The GMCI AI Index rose 48% since February, reaching 51.26 on Sunday. The move signals renewed capital concentration in a narrow set of AI-linked crypto assets.
Yet the index remains 84% below its first-quarter 2024 peak, highlighting the depth of the prior drawdown. Its composition is heavily skewed, with Bittensor (TAO), Render (RNDR), and Artificial Superintelligence Alliance (ASI) accounting for more than 71% of weight.
Is Bittensor Driving The AI Token Rally?
Data from shows TAO nearly doubled in March, contributing the majority of index gains due to its 24.89% weighting. The rally coincides with a technical milestone inside the Bittensor network, where Subnet 3 introduced Covenant-72B, a 72-billion-parameter language model trained across more than 70 distributed nodes.

The model achieved a 67.1 score on the MMLU benchmark, placing it within range of centralized systems such as Meta’s Llama 2 70B. Still, the index’s narrow construction suggests the rally reflects performance of a few large-cap infrastructure tokens rather than broad-based AI crypto demand.

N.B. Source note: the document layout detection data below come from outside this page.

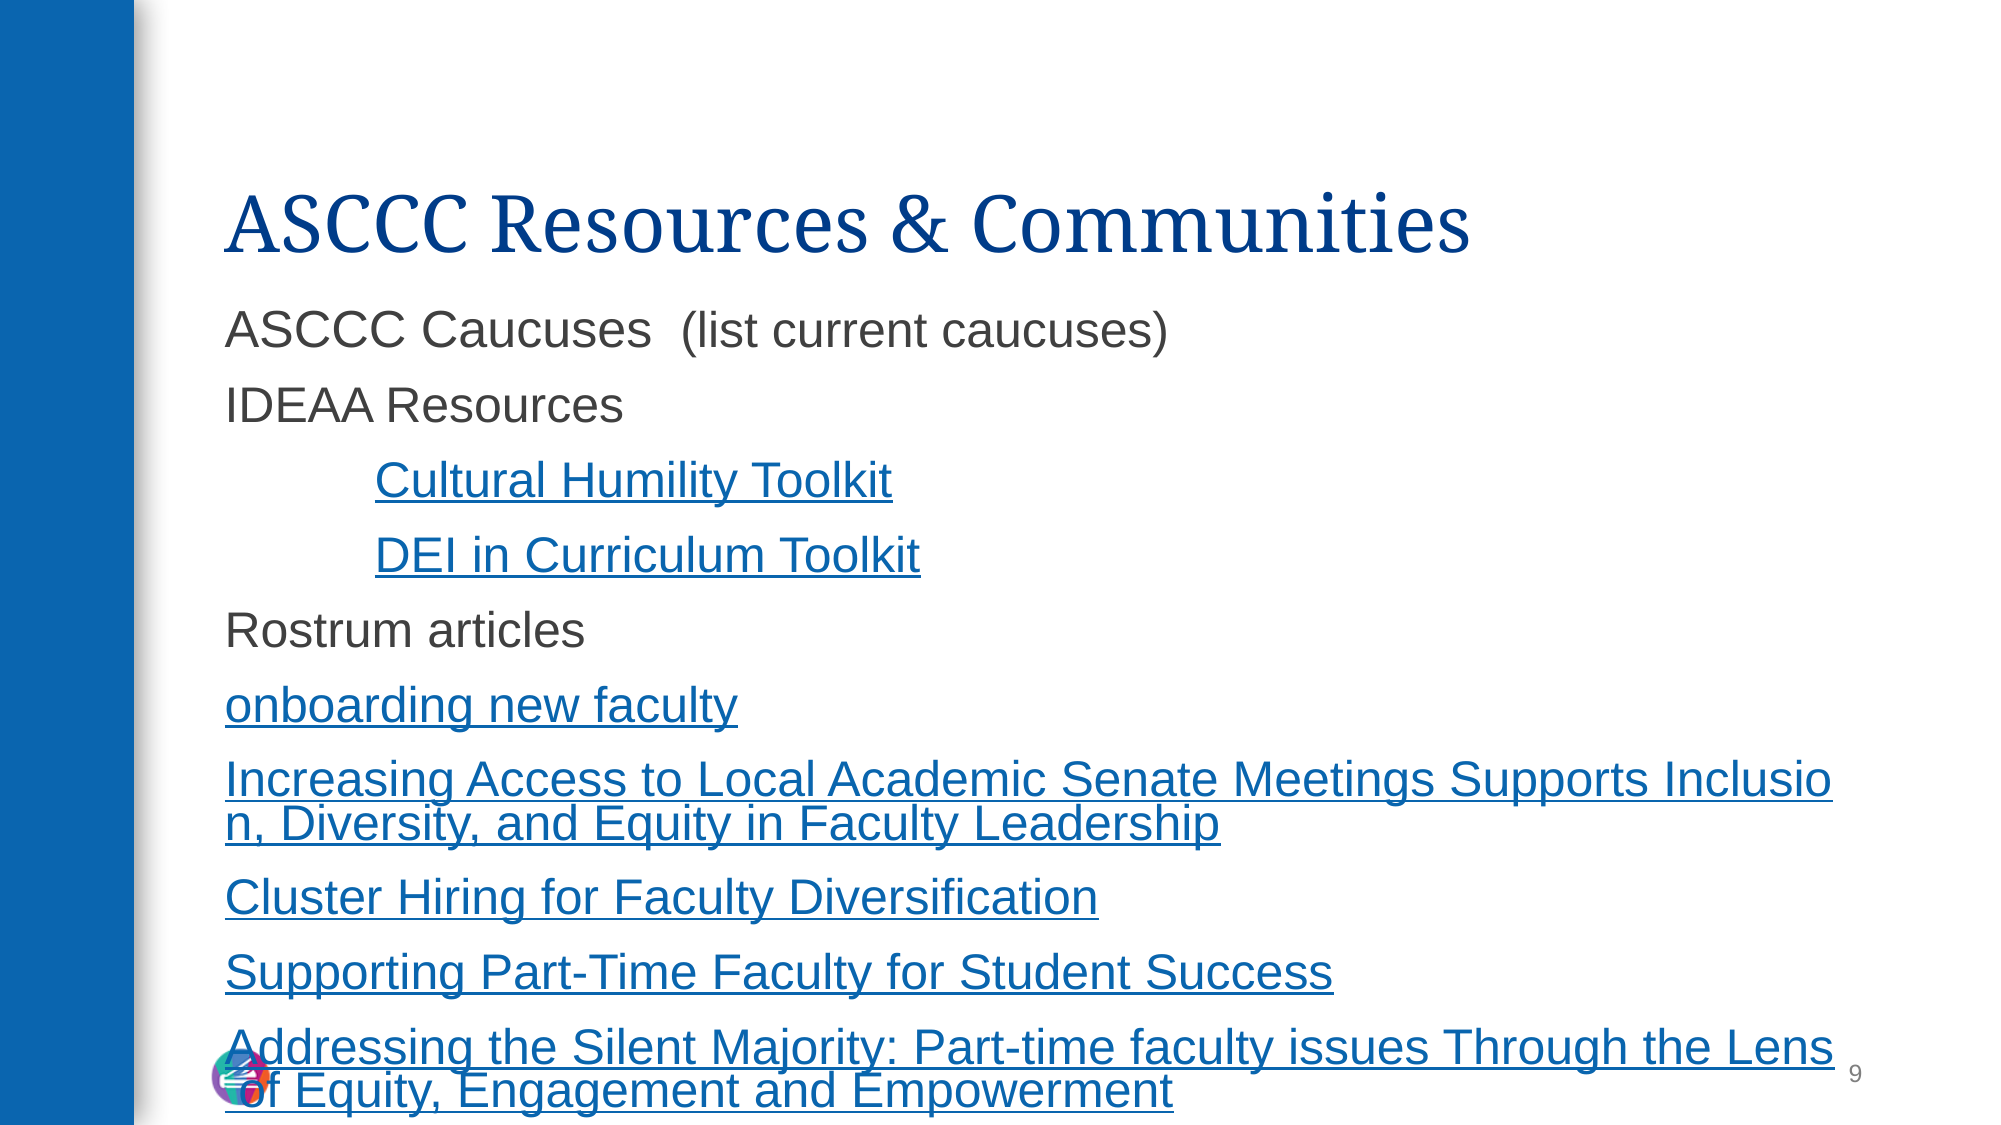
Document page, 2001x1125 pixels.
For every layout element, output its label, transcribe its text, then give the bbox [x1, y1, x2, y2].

picture [209, 1046, 272, 1108]
slide_number 9 [1712, 1042, 1863, 1103]
title ASCCC Resources & Communities [209, 59, 1858, 278]
list ASCCC Caucuses (list current caucuses) IDEAA Resources Cultural Humility Toolkit DEI in Curriculum Toolkit Rostrum articles onboarding new faculty Increasing Access to Local Academic Senate Meetings Supports Inclusion, Diversity, and Equity in Faculty Leadership Cluster Hiring for Faculty Diversification Supporting Part-Time Faculty for Student Success Addressing the Silent Majority: Part-time faculty issues Through the Lens of Equity, Engagement and Empowerment [209, 294, 1860, 1020]
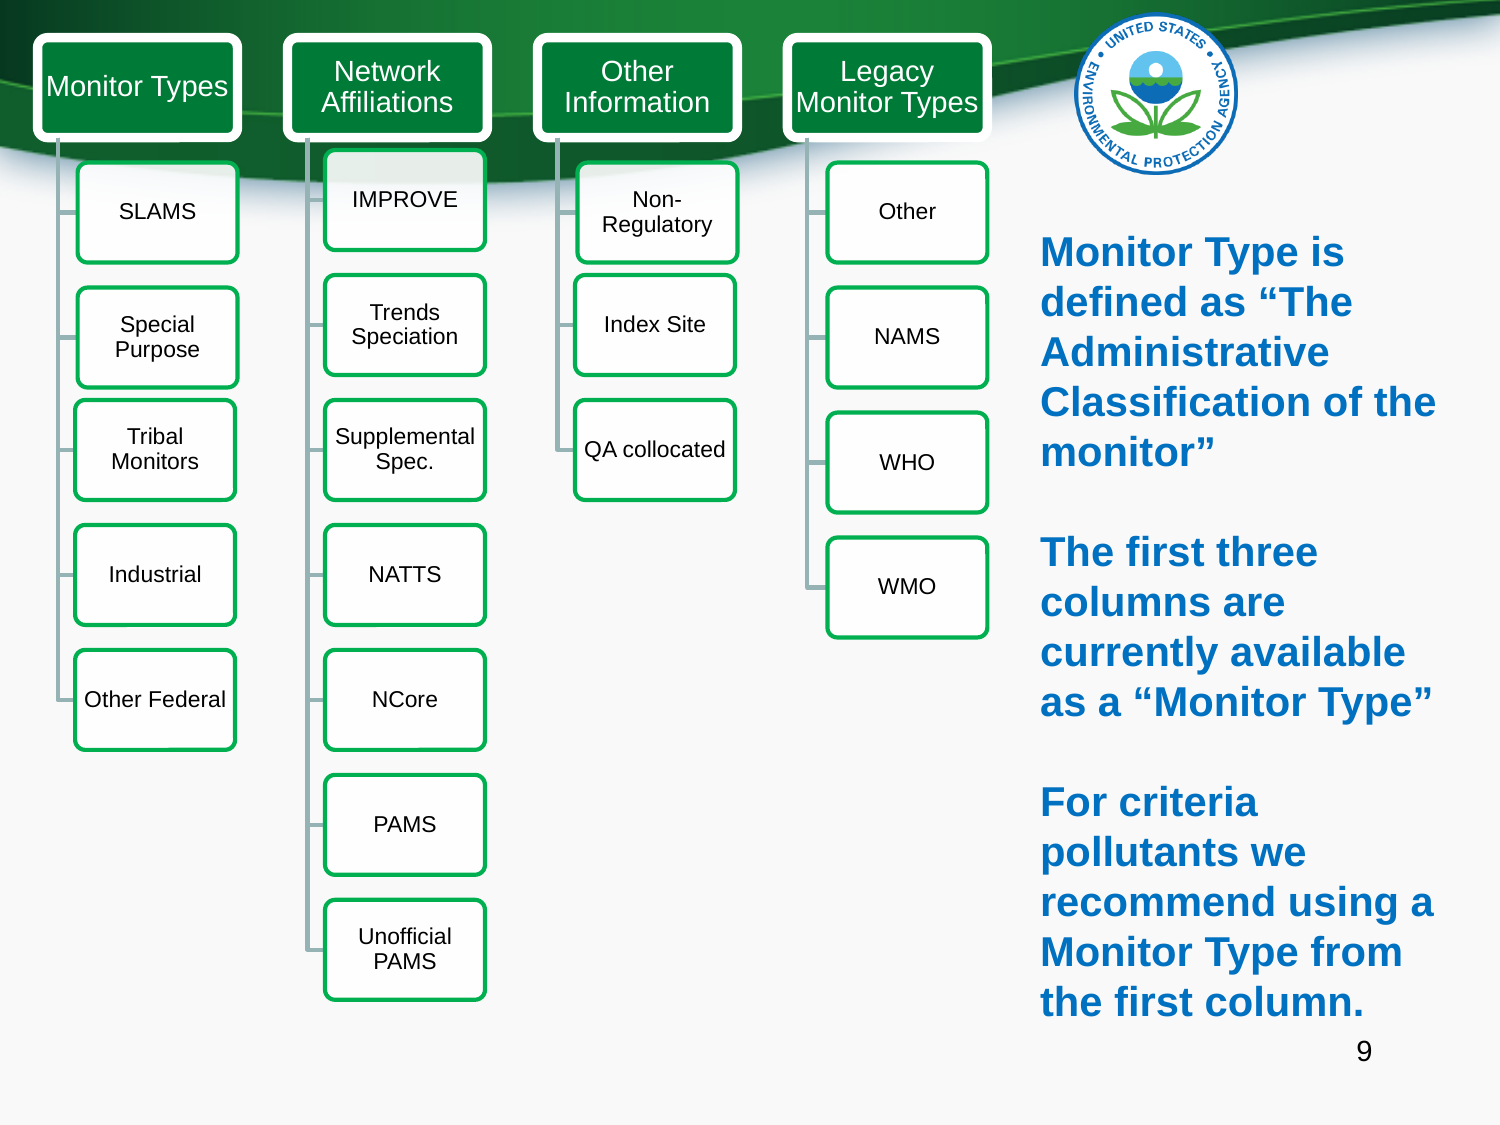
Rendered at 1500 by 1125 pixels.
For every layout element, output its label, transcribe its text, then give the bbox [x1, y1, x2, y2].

title Monitor Type is defined as “The Administrative Classification of the monitor” The first three columns are currently available as a “Monitor Type” For criteria pollutants we recommend using a Monitor Type from the first column. [1029, 412, 1476, 838]
slide_number 9 [1074, 1024, 1388, 1101]
picture [0, 0, 1500, 1125]
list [0, 37, 1026, 1013]
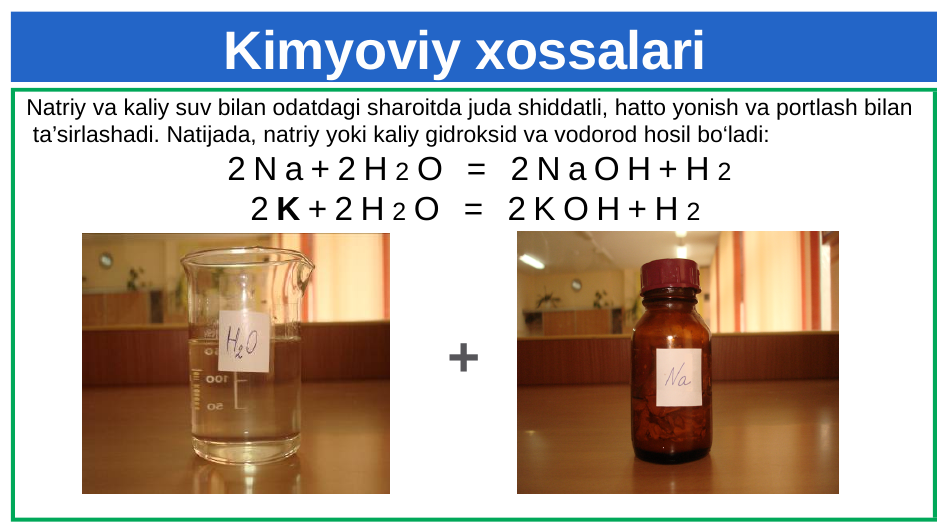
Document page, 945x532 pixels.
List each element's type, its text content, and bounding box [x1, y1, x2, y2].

picture [82, 232, 390, 494]
text_box + [432, 312, 496, 398]
picture [517, 230, 839, 494]
text_box Natriy va kaliy suv bilan odatdagi sha­roitda juda shiddatli, hatto yonish va portlash bilan ta’sirlashadi. Natijada, natriy yoki kaliy gidroksid va vodorod hosil bo‘ladi: 2Na+2H2O = 2NaOH+H2 2K+2H2O = 2KOH+H2 [11, 84, 945, 235]
title Kimyoviy xossalari [70, 21, 874, 84]
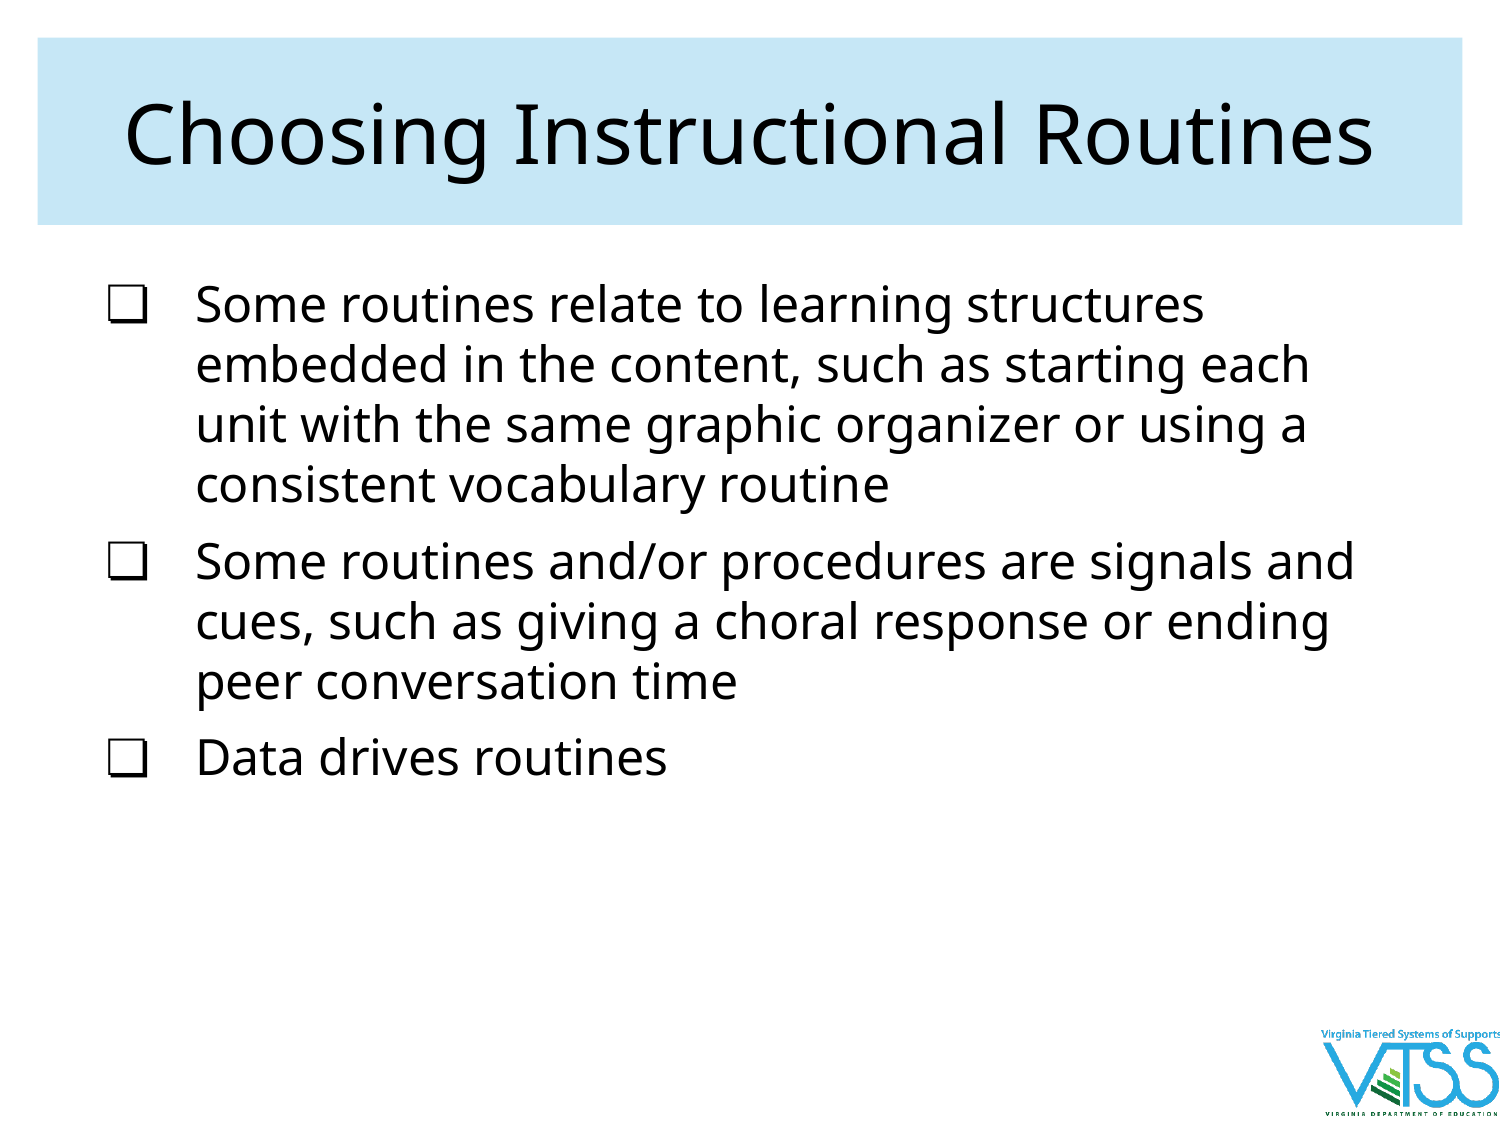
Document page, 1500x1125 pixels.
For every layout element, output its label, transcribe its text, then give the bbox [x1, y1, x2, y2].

title Choosing Instructional Routines [37, 37, 1463, 225]
list Some routines relate to learning structures embedded in the content, such as starting each unit with the same graphic organizer or using a consistent vocabulary routine Some routines and/or procedures are signals and cues, such as giving a choral response or ending peer conversation time Data drives routines [75, 262, 1425, 1013]
picture [1321, 1029, 1500, 1116]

Market participants increasingly view this development as a proof point for distributed training, long criticized as inefficient and fragmented. Recognition from figures including Nvidia CEO Jensen Huang and investor Chamath Palihapitiya added narrative momentum to the ecosystem.
Beyond Subnet 3, activity across the network is expanding into commercial use cases. Targon (SN4), a decentralized GPU marketplace operated by Manifold Labs, secured a six-figure agreement to support Dippy AI’s backend, which serves 8.6 million users.
With over 10.7 million TAO issued and more than 68% staked, supply dynamics remain tight relative to circulating liquidity. The next catalyst will likely hinge on whether additional subnets can replicate Covenant-72B’s performance at scale while sustaining enterprise demand.